> _Activity_
Each line of the material should be output exactly as shown.

> _Listed entries_
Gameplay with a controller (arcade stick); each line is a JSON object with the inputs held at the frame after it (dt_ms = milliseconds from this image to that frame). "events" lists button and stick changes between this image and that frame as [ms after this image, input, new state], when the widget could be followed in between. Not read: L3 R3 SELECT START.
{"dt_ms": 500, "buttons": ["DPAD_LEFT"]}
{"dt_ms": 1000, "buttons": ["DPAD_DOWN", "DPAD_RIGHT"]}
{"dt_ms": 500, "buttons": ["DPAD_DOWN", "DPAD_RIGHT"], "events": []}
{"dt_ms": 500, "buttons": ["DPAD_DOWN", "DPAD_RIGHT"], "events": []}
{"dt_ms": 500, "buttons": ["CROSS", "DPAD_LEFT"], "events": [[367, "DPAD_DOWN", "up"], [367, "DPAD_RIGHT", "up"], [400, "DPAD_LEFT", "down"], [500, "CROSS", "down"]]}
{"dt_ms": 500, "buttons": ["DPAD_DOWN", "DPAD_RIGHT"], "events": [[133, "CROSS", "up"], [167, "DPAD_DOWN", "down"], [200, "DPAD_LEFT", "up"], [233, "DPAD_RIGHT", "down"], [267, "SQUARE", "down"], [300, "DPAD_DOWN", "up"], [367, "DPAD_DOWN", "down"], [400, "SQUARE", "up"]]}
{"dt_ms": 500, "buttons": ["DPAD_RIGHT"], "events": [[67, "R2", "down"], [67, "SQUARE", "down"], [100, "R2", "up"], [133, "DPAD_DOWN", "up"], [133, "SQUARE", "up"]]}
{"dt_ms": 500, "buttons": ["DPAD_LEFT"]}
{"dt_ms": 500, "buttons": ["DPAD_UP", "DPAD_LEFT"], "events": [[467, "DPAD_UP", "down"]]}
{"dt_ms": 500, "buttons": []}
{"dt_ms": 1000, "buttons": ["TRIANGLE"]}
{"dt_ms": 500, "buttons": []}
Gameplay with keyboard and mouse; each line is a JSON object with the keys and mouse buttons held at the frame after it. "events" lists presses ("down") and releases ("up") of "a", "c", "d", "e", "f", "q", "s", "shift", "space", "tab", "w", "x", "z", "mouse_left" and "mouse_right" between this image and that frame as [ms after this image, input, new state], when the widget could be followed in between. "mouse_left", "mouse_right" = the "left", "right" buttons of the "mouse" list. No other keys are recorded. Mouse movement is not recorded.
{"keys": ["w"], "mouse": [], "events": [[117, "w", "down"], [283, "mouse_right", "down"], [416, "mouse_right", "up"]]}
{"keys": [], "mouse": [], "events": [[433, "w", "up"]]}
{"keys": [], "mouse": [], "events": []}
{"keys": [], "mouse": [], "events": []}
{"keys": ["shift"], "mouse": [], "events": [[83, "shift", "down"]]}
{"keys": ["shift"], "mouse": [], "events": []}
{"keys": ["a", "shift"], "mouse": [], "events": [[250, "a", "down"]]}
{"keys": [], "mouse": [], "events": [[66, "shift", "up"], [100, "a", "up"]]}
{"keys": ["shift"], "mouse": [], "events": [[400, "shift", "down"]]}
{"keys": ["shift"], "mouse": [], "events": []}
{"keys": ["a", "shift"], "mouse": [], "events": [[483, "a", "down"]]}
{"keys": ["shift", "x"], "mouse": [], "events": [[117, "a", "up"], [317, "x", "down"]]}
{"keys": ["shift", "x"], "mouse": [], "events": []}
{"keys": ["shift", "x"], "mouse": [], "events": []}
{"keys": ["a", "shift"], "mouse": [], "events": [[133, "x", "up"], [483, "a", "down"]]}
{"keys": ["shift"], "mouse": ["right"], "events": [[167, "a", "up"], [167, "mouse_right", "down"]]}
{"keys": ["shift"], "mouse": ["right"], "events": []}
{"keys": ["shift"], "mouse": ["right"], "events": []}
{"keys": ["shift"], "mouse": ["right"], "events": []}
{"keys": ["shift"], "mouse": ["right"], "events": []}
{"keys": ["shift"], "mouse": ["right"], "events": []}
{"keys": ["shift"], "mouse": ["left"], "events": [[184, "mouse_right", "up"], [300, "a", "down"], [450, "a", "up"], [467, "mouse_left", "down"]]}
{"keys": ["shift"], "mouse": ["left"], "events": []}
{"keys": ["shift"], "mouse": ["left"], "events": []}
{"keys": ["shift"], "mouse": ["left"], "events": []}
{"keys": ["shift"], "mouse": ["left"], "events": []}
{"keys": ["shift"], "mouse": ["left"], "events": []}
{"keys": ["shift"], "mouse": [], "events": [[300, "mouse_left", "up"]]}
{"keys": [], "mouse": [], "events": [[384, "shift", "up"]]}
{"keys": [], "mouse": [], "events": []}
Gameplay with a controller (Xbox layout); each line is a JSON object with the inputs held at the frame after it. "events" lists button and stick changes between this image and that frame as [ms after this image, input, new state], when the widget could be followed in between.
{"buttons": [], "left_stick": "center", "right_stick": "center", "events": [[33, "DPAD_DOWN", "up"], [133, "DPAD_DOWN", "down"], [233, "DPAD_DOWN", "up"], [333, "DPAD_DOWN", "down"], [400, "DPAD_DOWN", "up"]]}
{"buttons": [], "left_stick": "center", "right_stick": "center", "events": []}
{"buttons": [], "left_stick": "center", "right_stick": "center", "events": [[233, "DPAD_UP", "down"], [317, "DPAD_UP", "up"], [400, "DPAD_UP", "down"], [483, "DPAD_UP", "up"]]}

> _Finished task_
Gameplay with a controller (arcade stick); each line is a JSON object with the inputs held at the frame after it (dt_ms = milliseconds from this image to that frame). "events" lists button and stick changes between this image and that frame as [ms after this image, input, new state], when the widget could be followed in between. Not read: L3 R3 SELECT START.
{"dt_ms": 500, "buttons": ["DPAD_LEFT"]}
{"dt_ms": 1000, "buttons": ["DPAD_DOWN", "DPAD_RIGHT"]}
{"dt_ms": 500, "buttons": ["DPAD_DOWN", "DPAD_RIGHT"], "events": []}
{"dt_ms": 500, "buttons": ["DPAD_DOWN", "DPAD_RIGHT"], "events": []}
{"dt_ms": 500, "buttons": ["CROSS", "DPAD_LEFT"], "events": [[367, "DPAD_DOWN", "up"], [367, "DPAD_RIGHT", "up"], [400, "DPAD_LEFT", "down"], [500, "CROSS", "down"]]}
{"dt_ms": 500, "buttons": ["DPAD_DOWN", "DPAD_RIGHT"], "events": [[133, "CROSS", "up"], [167, "DPAD_DOWN", "down"], [200, "DPAD_LEFT", "up"], [233, "DPAD_RIGHT", "down"], [267, "SQUARE", "down"], [300, "DPAD_DOWN", "up"], [367, "DPAD_DOWN", "down"], [400, "SQUARE", "up"]]}
{"dt_ms": 500, "buttons": ["DPAD_RIGHT"], "events": [[67, "R2", "down"], [67, "SQUARE", "down"], [100, "R2", "up"], [133, "DPAD_DOWN", "up"], [133, "SQUARE", "up"]]}
{"dt_ms": 500, "buttons": ["DPAD_LEFT"]}
{"dt_ms": 500, "buttons": ["DPAD_UP", "DPAD_LEFT"], "events": [[467, "DPAD_UP", "down"]]}
{"dt_ms": 500, "buttons": []}
{"dt_ms": 1000, "buttons": ["TRIANGLE"]}
{"dt_ms": 500, "buttons": []}
Gameplay with keyboard and mouse; each line is a JSON object with the keys and mouse buttons held at the frame after it. "events" lists presses ("down") and releases ("up") of "a", "c", "d", "e", "f", "q", "s", "shift", "space", "tab", "w", "x", "z", "mouse_left" and "mouse_right" between this image and that frame as [ms after this image, input, new state], when the widget could be followed in between. "mouse_left", "mouse_right" = the "left", "right" buttons of the "mouse" list. No other keys are recorded. Mouse movement is not recorded.
{"keys": ["w"], "mouse": [], "events": [[117, "w", "down"], [283, "mouse_right", "down"], [416, "mouse_right", "up"]]}
{"keys": [], "mouse": [], "events": [[433, "w", "up"]]}
{"keys": [], "mouse": [], "events": []}
{"keys": [], "mouse": [], "events": []}
{"keys": ["shift"], "mouse": [], "events": [[83, "shift", "down"]]}
{"keys": ["shift"], "mouse": [], "events": []}
{"keys": ["a", "shift"], "mouse": [], "events": [[250, "a", "down"]]}
{"keys": [], "mouse": [], "events": [[66, "shift", "up"], [100, "a", "up"]]}
{"keys": ["shift"], "mouse": [], "events": [[400, "shift", "down"]]}
{"keys": ["shift"], "mouse": [], "events": []}
{"keys": ["a", "shift"], "mouse": [], "events": [[483, "a", "down"]]}
{"keys": ["shift", "x"], "mouse": [], "events": [[117, "a", "up"], [317, "x", "down"]]}
{"keys": ["shift", "x"], "mouse": [], "events": []}
{"keys": ["shift", "x"], "mouse": [], "events": []}
{"keys": ["a", "shift"], "mouse": [], "events": [[133, "x", "up"], [483, "a", "down"]]}
{"keys": ["shift"], "mouse": ["right"], "events": [[167, "a", "up"], [167, "mouse_right", "down"]]}
{"keys": ["shift"], "mouse": ["right"], "events": []}
{"keys": ["shift"], "mouse": ["right"], "events": []}
{"keys": ["shift"], "mouse": ["right"], "events": []}
{"keys": ["shift"], "mouse": ["right"], "events": []}
{"keys": ["shift"], "mouse": ["right"], "events": []}
{"keys": ["shift"], "mouse": ["left"], "events": [[184, "mouse_right", "up"], [300, "a", "down"], [450, "a", "up"], [467, "mouse_left", "down"]]}
{"keys": ["shift"], "mouse": ["left"], "events": []}
{"keys": ["shift"], "mouse": ["left"], "events": []}
{"keys": ["shift"], "mouse": ["left"], "events": []}
{"keys": ["shift"], "mouse": ["left"], "events": []}
{"keys": ["shift"], "mouse": ["left"], "events": []}
{"keys": ["shift"], "mouse": [], "events": [[300, "mouse_left", "up"]]}
{"keys": [], "mouse": [], "events": [[384, "shift", "up"]]}
{"keys": [], "mouse": [], "events": []}
Gameplay with a controller (Xbox layout); each line is a JSON object with the inputs held at the frame after it. "events" lists button and stick changes between this image and that frame as [ms after this image, input, new state], when the widget could be followed in between.
{"buttons": [], "left_stick": "center", "right_stick": "center", "events": [[33, "DPAD_DOWN", "up"], [133, "DPAD_DOWN", "down"], [233, "DPAD_DOWN", "up"], [333, "DPAD_DOWN", "down"], [400, "DPAD_DOWN", "up"]]}
{"buttons": [], "left_stick": "center", "right_stick": "center", "events": []}
{"buttons": [], "left_stick": "center", "right_stick": "center", "events": [[233, "DPAD_UP", "down"], [317, "DPAD_UP", "up"], [400, "DPAD_UP", "down"], [483, "DPAD_UP", "up"]]}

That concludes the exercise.